I disagree. ASDF is defined in an incremental way, and all the code in ASDF itself is "extensions" to the protocol as defined by previous pieces. Consider asdf-bundle and concatenate-source, if nothing else. It is a testament to the overall good design of the original ASDF and its CLOS based architecture that the code is so clean and small, compared to other code that does equivalent things much worse (have you looked at mk-defsystem? Ugh! And let's not discuss some horrors in C or Java). I salute Dan Barlow, who did a lot of experimentation, and whose bigger success overshadows his smaller failures.
[...snip...]
Now, we can always add more tests to the ASDF test suite.
Yes, this is one of the things I would most like to see happen.
[...snip...]
Finally, as the responsible party now, I'm not comfortable sending out another release until I have come to understand the new protocol better than I do now. Indeed, it was culpably negligent of me to release the last couple of versions, and I apologize for doing so.
I understand your concern. On the other hand, consider that
- This particular change has been here for a year with no bug report, despite indeed breaking a handful of extensions that no one uses. Only one known useful piece of code remains broken.
At least for us, the reason that there has been no bug report is that Allegro pushed an intermediate version of ASDF that had a broken EXCL:RUN-SHELL-COMMAND. When we figured this out, we ripped out that patch, so all of our production code has been running on ASDF2 until this past week.
I don't think silence in this case can be taken to indicate the absence of bugs. There can be a huge lag between ASDF releases and ASDF penetration into the user community.
- Your standard should probably not be perfection, but improvement and non-regression, and I believe the current release candidate meets it. The failures that we are experiencing are either news tests, or new platforms that were previously untested or non-supported; meanwhile plenty of bugs have been fixed, with many tests added, and new functionality is at hand.

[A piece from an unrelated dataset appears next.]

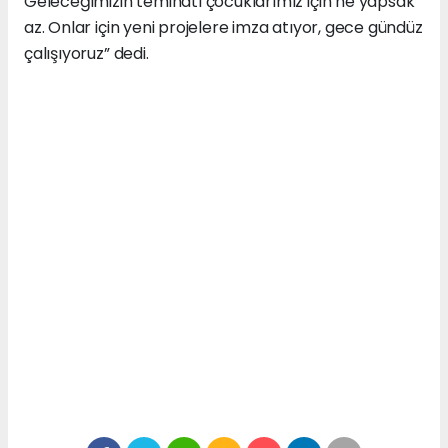
Geleceğimizin teminatı çocuklarımız için ne yapsak
az. Onlar için yeni projelere imza atıyor, gece gündüz
çalışıyoruz” dedi.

I'm willing to see less than perfection, but a key desideratum for me is "fail loudly and obviously," instead of "quietly and confusingly." I want the quiet and confusing OPERATION failures to be moved to being understandable before the next release.
While I see the advantages of getting bug fixes out there, I don't believe that we get that many opportunities to achieve uptake through the implementations (with the possible exception of SBCL). So I want the most improvement/release possible, and if there's something that seems critical to me, I'm disinclined to let it slip past a release.
- Throughout all the history of ASDF1 and ASDF2, all authors and maintainers including danb and including me obviously didn't have a clear understanding of the old protocol, since it was so fundamentally buggy. ASDF3 fixed the protocol. Your lack of understanding of the new protocol is not worse than the previous maintainer's lack of understanding of the old protocol.
Of course, you're in charge now, and may validly decide that it's a blocking issue.
There was at least a time when I understood the *actual* (as opposed to the desirable) protocol. This has slipped away. I'd like it to come back before I put my name behind another release.
I definitely welcome your offer of a walkthrough. I think that will be hugely helpful.
Thanks for all of your work, R